Я почти не отрывался от карты. Вначале, когда бомбардировщики были еще далеко от черты города, требовалось нацеливать на них наши истребители, организовывать их взаимодействие с прожектористами. То и дело приходилось нажимать кнопки на концентраторе и отдавать распоряжения…
— Даниил Арсентьевич, вы говорите, что поначалу насчитали 70 вражеских самолетов.
— А потом их стало более 200. И лишь отдельным бомбардировщикам удалось прорваться к городу. Но свой смертоносный груз они сбрасывали где попало.
— Сколько же времени продолжалось единоборство?

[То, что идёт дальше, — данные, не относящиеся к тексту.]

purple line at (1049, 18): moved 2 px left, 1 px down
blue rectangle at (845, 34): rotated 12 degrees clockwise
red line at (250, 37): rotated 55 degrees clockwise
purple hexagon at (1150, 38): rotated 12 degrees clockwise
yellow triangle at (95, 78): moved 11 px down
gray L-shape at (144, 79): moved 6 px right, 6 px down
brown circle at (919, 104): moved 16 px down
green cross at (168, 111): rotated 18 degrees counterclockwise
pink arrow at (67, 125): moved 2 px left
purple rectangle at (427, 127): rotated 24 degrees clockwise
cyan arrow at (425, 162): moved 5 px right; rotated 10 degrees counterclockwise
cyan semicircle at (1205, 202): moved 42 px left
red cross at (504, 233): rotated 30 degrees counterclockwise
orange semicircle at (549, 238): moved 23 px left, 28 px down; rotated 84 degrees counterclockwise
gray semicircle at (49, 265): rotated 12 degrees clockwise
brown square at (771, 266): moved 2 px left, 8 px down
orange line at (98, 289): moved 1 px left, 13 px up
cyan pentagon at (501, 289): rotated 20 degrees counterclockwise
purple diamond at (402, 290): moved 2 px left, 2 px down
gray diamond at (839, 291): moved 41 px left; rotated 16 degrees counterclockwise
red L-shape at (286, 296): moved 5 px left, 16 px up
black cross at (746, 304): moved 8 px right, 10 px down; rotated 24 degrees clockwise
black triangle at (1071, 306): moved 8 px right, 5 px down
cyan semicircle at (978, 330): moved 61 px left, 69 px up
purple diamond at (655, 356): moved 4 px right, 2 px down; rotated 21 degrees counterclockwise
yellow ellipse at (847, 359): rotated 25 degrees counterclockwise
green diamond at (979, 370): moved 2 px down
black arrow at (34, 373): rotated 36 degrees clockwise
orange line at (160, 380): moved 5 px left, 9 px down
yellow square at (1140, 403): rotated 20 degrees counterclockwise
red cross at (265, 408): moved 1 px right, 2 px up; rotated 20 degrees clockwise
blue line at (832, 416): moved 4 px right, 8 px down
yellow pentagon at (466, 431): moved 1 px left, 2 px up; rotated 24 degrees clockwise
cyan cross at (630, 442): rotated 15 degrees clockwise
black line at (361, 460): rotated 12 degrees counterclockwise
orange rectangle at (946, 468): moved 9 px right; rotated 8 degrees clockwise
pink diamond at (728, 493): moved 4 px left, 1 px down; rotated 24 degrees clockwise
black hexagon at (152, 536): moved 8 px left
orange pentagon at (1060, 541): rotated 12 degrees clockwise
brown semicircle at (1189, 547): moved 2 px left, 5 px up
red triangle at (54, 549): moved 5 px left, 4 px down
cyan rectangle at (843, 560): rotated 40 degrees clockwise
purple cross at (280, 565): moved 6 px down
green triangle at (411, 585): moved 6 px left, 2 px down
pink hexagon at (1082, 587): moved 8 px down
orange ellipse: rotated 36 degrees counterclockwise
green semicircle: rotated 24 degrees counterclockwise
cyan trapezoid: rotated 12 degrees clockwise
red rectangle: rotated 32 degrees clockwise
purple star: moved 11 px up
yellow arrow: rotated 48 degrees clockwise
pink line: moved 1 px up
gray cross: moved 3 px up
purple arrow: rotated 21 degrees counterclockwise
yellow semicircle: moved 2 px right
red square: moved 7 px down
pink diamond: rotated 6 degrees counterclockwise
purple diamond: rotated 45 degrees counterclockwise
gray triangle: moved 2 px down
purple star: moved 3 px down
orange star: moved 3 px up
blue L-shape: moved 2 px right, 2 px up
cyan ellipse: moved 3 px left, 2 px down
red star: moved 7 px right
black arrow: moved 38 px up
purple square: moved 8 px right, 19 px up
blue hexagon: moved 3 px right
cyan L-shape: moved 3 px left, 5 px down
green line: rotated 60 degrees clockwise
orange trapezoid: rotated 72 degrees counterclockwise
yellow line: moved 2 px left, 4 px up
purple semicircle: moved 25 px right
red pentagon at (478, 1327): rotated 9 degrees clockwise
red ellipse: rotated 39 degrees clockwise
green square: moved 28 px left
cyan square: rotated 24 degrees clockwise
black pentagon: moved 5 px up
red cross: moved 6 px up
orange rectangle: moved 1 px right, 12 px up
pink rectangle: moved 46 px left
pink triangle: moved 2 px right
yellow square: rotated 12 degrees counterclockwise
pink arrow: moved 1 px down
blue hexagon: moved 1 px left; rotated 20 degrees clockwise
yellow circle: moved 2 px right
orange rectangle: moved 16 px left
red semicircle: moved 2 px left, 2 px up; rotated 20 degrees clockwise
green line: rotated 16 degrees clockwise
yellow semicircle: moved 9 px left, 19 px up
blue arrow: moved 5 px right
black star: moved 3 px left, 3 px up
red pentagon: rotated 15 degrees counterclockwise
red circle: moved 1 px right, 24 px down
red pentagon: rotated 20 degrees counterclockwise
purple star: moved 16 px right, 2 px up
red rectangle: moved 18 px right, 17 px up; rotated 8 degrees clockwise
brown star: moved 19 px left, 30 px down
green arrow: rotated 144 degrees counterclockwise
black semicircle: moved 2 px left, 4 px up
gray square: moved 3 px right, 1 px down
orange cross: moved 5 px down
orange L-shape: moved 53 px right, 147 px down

— Пять часов длился первый массированный налет. Когда отразили последнюю волну, я посмотрел на часы: стрелки показывали 3 часа 25 минут.
Наши летчики-истребители сбили 10 бомбардировщиков на подлете к Москве. Стервятники, которым удалось проникнуть в пределы столичного неба, были встречены огнем нашей зенитной артиллерии и пулеметов. Еще 10 вражеских самолетов были сбиты.
— Для первого раза хороший результат.
— Я тоже тогда так подумал, но всё же волновался, когда шел на доклад к Сталину и другим членам Государственного комитета обороны СССР.
Доклад мой выслушали молча, не перебивали. Наступившую тишину нарушил Вячеслав Михайлович Молотов: «По версии Геббельса, Москва горит, и по ее улицам невозможно проехать — так велики разрушения».
«Разрешите, товарищ Сталин, сделать уточнение, — поднялся генерал Михаил Степанович Громадин. — В Москве действительно возникло несколько довольно сильных очагов пожаров. Сгорели деревянные бараки на одной из окраин, железнодорожный эшелон с горючим на Белорусском вокзале. Разрушены несколько жилых домов. Других потерь нет».